Iniciou nesta segunda-feira, às 10h, na 9ª Vara Criminal do Tribunal de Justiça do Estado do Amazonas (TJAM), a terceira audiência de julgamento sobre a morte da advogada inglesa Gillian Metcalf, 50, vítima de um acidente entre duas lanchas no Rio Negro, em setembro de 2013, nas proximidades do Porto da Ceasa, Zona Leste de Manaus. O veredito final do caso pode sair ainda hoje.

A imprensa não foi autorizada a acompanhar a instrução processual de julgamento. Contudo, após o fim da audiência, o juiz de Direito Henrique Veiga Lima dará uma coletiva. O caso está sendo acompanhado pela promotora de Justiça Renilce Helen Queiroz de Souza.

O marido e a filha de Gillian, Charles e Alice, estão acompanhando a audiência acompanhados por dois advogados (um brasileiro e outro inglês). Uma testemunha de defesa dos réus, os pilotos das lanchas envolvidas no acidente. Raimundo Nonato Lima era o condutor da embarcação Dona Shirley e Mailson Gomes da lancha Clicia VI.  Charles, marido de Gillian, reclama da lentidão da justiça brasileira, por isso a chama de “Unkind Justice” (“Justiça Grosseira”), pois acredita que a legislação não está preocupada com eles que são vítimas.

Relembre o caso

Gillian, o marido e suas duas filhas estavam em direção ao hotel de selva Juma Amazon Lodge quando o acidente ocorreu no Rio Negro, às margens de Manaus, depois que o barco em que estavam tinha abastecido num “pontão” (posto de combustível flutuante).

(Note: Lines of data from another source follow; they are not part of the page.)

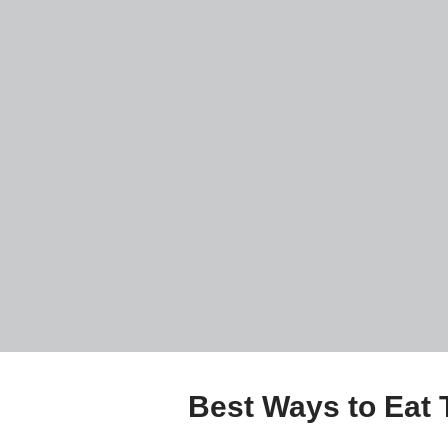
Best Ways to Eat 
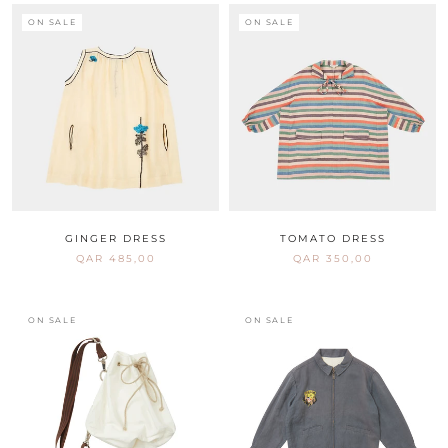
ON SALE
ON SALE
GINGER DRESS
TOMATO DRESS
QAR 485,00
QAR 350,00
ON SALE
ON SALE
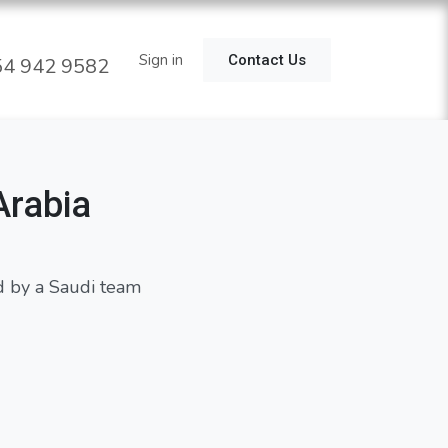
estimonial
Use Cases
Sign in
Notifaio
Contact Us
4 942 9582
Arabia
d by a Saudi team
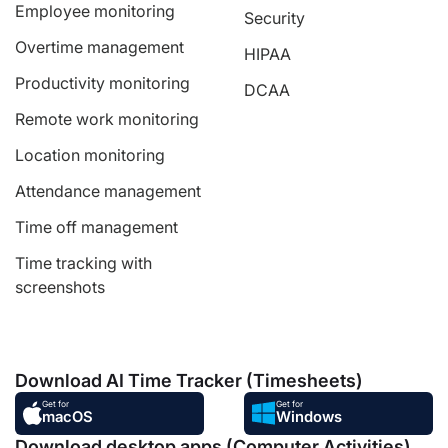
Employee monitoring
Security
Overtime management
HIPAA
Productivity monitoring
DCAA
Remote work monitoring
Location monitoring
Attendance management
Time off management
Time tracking with
screenshots
Download AI Time Tracker (Timesheets)
Get for
Get for
macOS
Windows
Download desktop apps (Computer Activities),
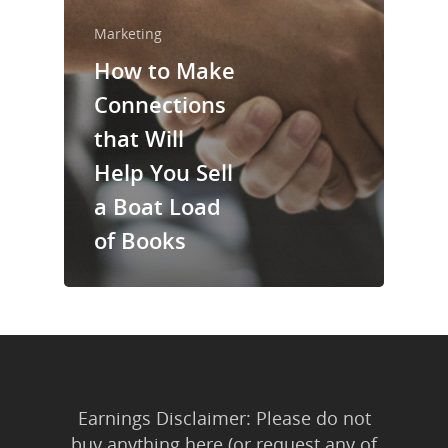
About Us
Marketing
Trainings & Prod
How to Make
Blog
Connections
Writing
that Will
Help You Sell
Publishing
a Boat Load
Marketing
of Books
Support
Login
Earnings Disclaimer: Please do not
buy anything here (or request any of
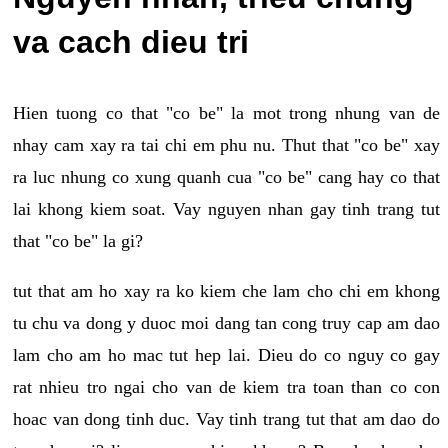
va cach dieu tri
Hien tuong co that "co be" la mot trong nhung van de
nhay cam xay ra tai chi em phu nu. Thut that "co be" xay
ra luc nhung co xung quanh cua "co be" cang hay co that
lai khong kiem soat. Vay nguyen nhan gay tinh trang tut
that "co be" la gi?
tut that am ho xay ra ko kiem che lam cho chi em khong
tu chu va dong y duoc moi dang tan cong truy cap am dao
lam cho am ho mac tut hep lai. Dieu do co nguy co gay
rat nhieu tro ngai cho van de kiem tra toan than co con
hoac van dong tinh duc. Vay tinh trang tut that am dao do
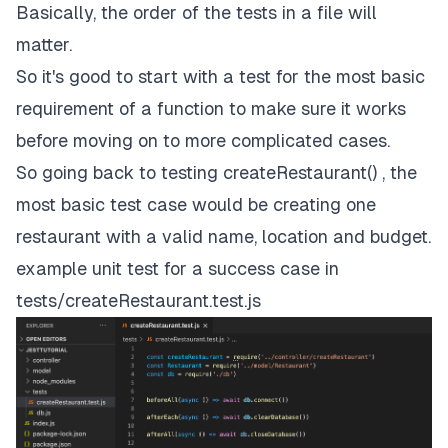
Basically, the order of the tests in a file will
matter.
So it's good to start with a test for the most basic
requirement of a function to make sure it works
before moving on to more complicated cases.
So going back to testing createRestaurant() , the
most basic test case would be creating one
restaurant with a valid name, location and budget.
example unit test for a success case in
tests/createRestaurant.test.js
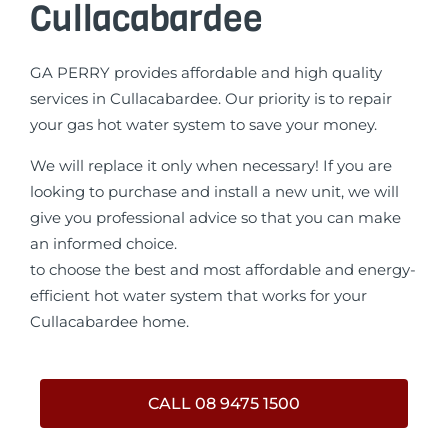
Cullacabardee
GA PERRY provides affordable and high quality
services in Cullacabardee. Our priority is to repair
your gas hot water system to save your money.
We will replace it only when necessary! If you are
looking to purchase and install a new unit, we will
give you professional advice so that you can make
an informed choice.
to choose the best and most affordable and energy-
efficient hot water system that works for your
Cullacabardee home.
CALL 08 9475 1500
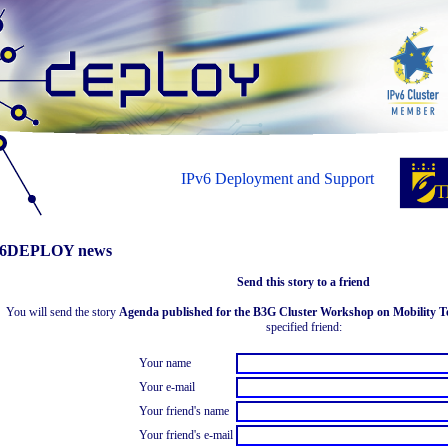
IPv6 Deployment and Support
6DEPLOY news
Send this story to a friend
You will send the story
Agenda published for the B3G Cluster Workshop on Mobility Tec
specified friend:
Your name
Your e-mail
Your friend's name
Your friend's e-mail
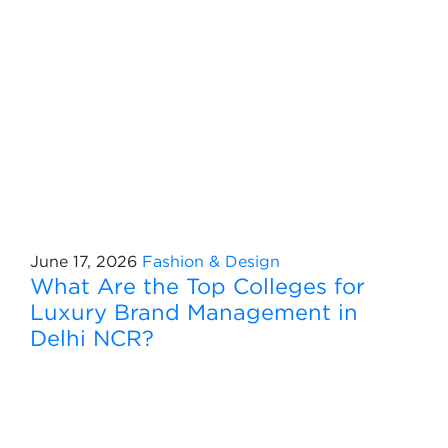
June 17, 2026
Fashion & Design
What Are the Top Colleges for
Luxury Brand Management in
Delhi NCR?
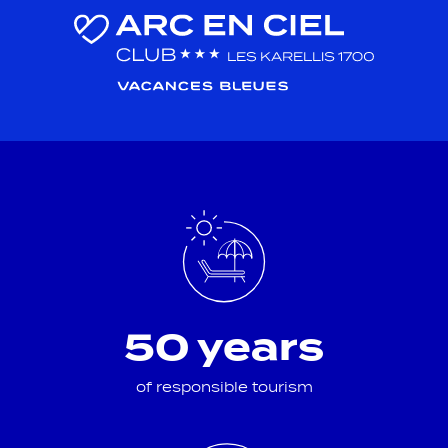
50 years
of responsible tourism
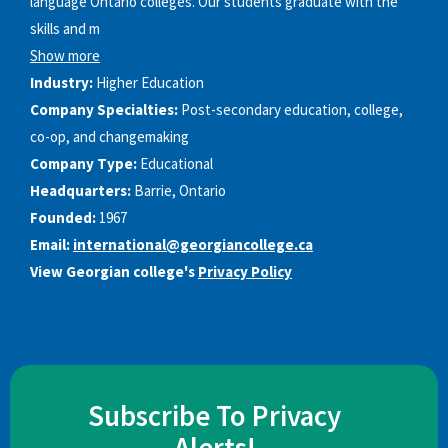
language Ontario colleges. Our students graduate with the
skills and m
Show more
Industry:
Higher Education
Company Specialties:
Post-secondary education, college,
co-op, and changemaking
Company Type:
Educational
Headquarters:
Barrie, Ontario
Founded:
1967
Email:
international@georgiancollege.ca
View Georgian college's
Privacy Policy
Subscribe To Privacy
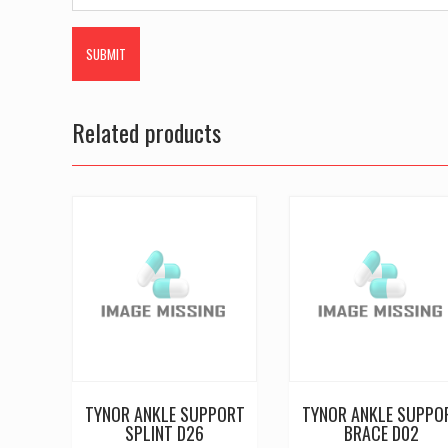
Related products
TYNOR ANKLE SUPPORT
TYNOR ANKLE SUPPO
SPLINT D26
BRACE D02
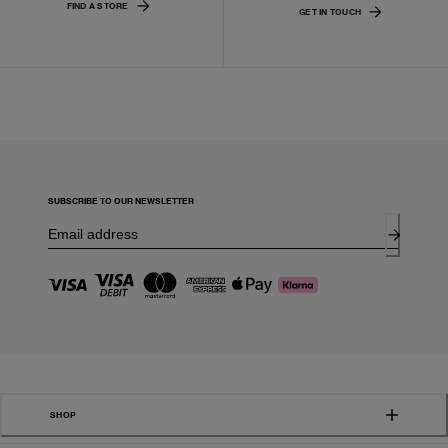
FIND A STORE
GET IN TOUCH
SUBSCRIBE TO OUR NEWSLETTER
SHOP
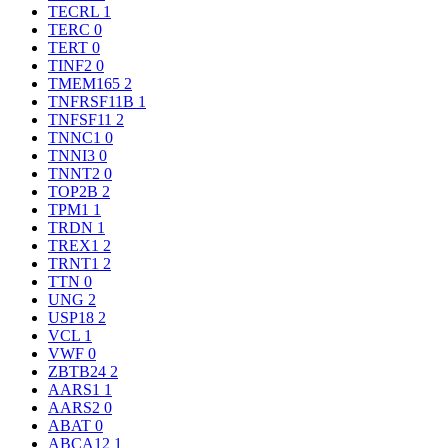
TECRL
1
TERC
0
TERT
0
TINF2
0
TMEM165
2
TNFRSF11B
1
TNFSF11
2
TNNC1
0
TNNI3
0
TNNT2
0
TOP2B
2
TPM1
1
TRDN
1
TREX1
2
TRNT1
2
TTN
0
UNG
2
USP18
2
VCL
1
VWF
0
ZBTB24
2
AARS1
1
AARS2
0
ABAT
0
ABCA12
1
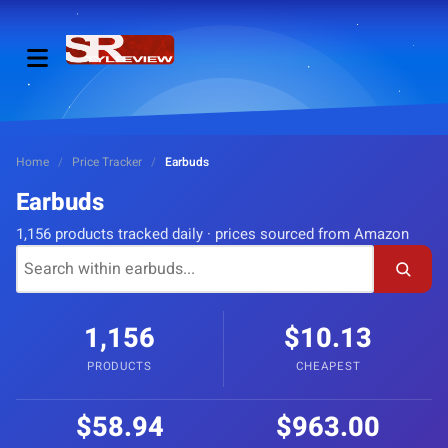
Home
/
Price Tracker
/
Earbuds
Earbuds
1,156 products tracked daily · prices sourced from Amazon
1,156
$10.13
PRODUCTS
CHEAPEST
$58.94
$963.00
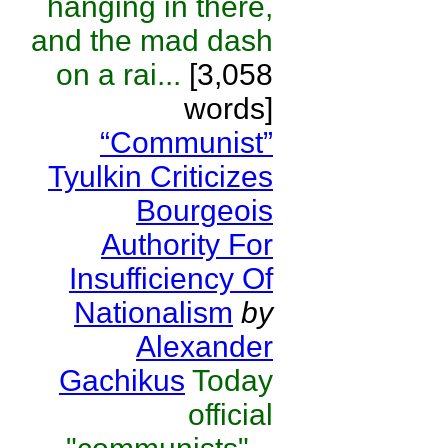
hanging in there,
and the mad dash
on a rai...
[3,058
words]
“Communist”
Tyulkin Criticizes
Bourgeois
Authority For
Insufficiency Of
Nationalism
by
Alexander
Gachikus
Today
official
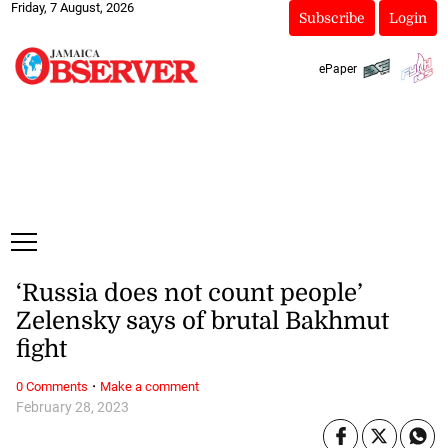
Friday, 7 August, 2026
Subscribe
Login
ePaper
‘Russia does not count people’
Zelensky says of brutal Bakhmut
fight
·
0 Comments
Make a comment
February 28, 2023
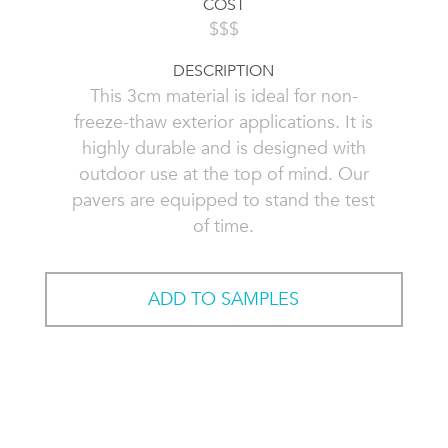
COST
$$$
DESCRIPTION
This 3cm material is ideal for non-
freeze-thaw exterior applications. It is
highly durable and is designed with
outdoor use at the top of mind. Our
pavers are equipped to stand the test
of time.
ADD TO SAMPLES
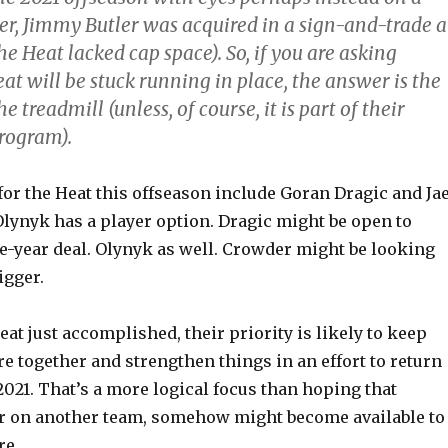
r, Jimmy Butler was acquired in a sign-and-trade a
e Heat lacked cap space). So, if you are asking
t will be stuck running in place, the answer is the
e treadmill (unless, of course, it is part of their
rogram).
for the Heat this offseason include Goran Dragic and Ja
Olynyk has a player option. Dragic might be open to
ne-year deal. Olynyk as well. Crowder might be looking
igger.
eat just accomplished, their priority is likely to keep
re together and strengthen things in an effort to return
 2021. That’s a more logical focus than hoping that
er on another team, somehow might become available to
re.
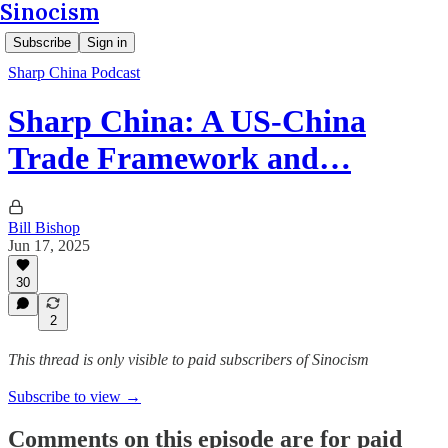
Sinocism
Subscribe
Sign in
Sharp China Podcast
Sharp China: A US-China
Trade Framework and…
Bill Bishop
Jun 17, 2025
30
2
This thread is only visible to paid subscribers of Sinocism
Subscribe to view →
Comments on this episode are for paid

Segundo testemunhas, o condutor da outra lancha se aproximou em alta velocidade e bateu na embarcação. Depois da colisão, o condutor não teria prestado socorro às vítimas e se afastou do local. A lancha dos turistas fazia serviços exclusivos para o resort e a empresa prestou toda assistência aos acidentados. Já a outra lancha não estava regularizada, supostamente. A Marinha abriu inquerito para investigar as causas do acidente.

As vítimas foram levadas ao Hospital e Pronto-Socorro João Lúcio, também na Zona Leste, mas Gillian não resistiu aos ferimentos e morreu ao dar entrada na unidade de saúde. Segundo o laudo de necropsia realizado pelo IML, a causa da morte da inglesa foi traumatismo craniano.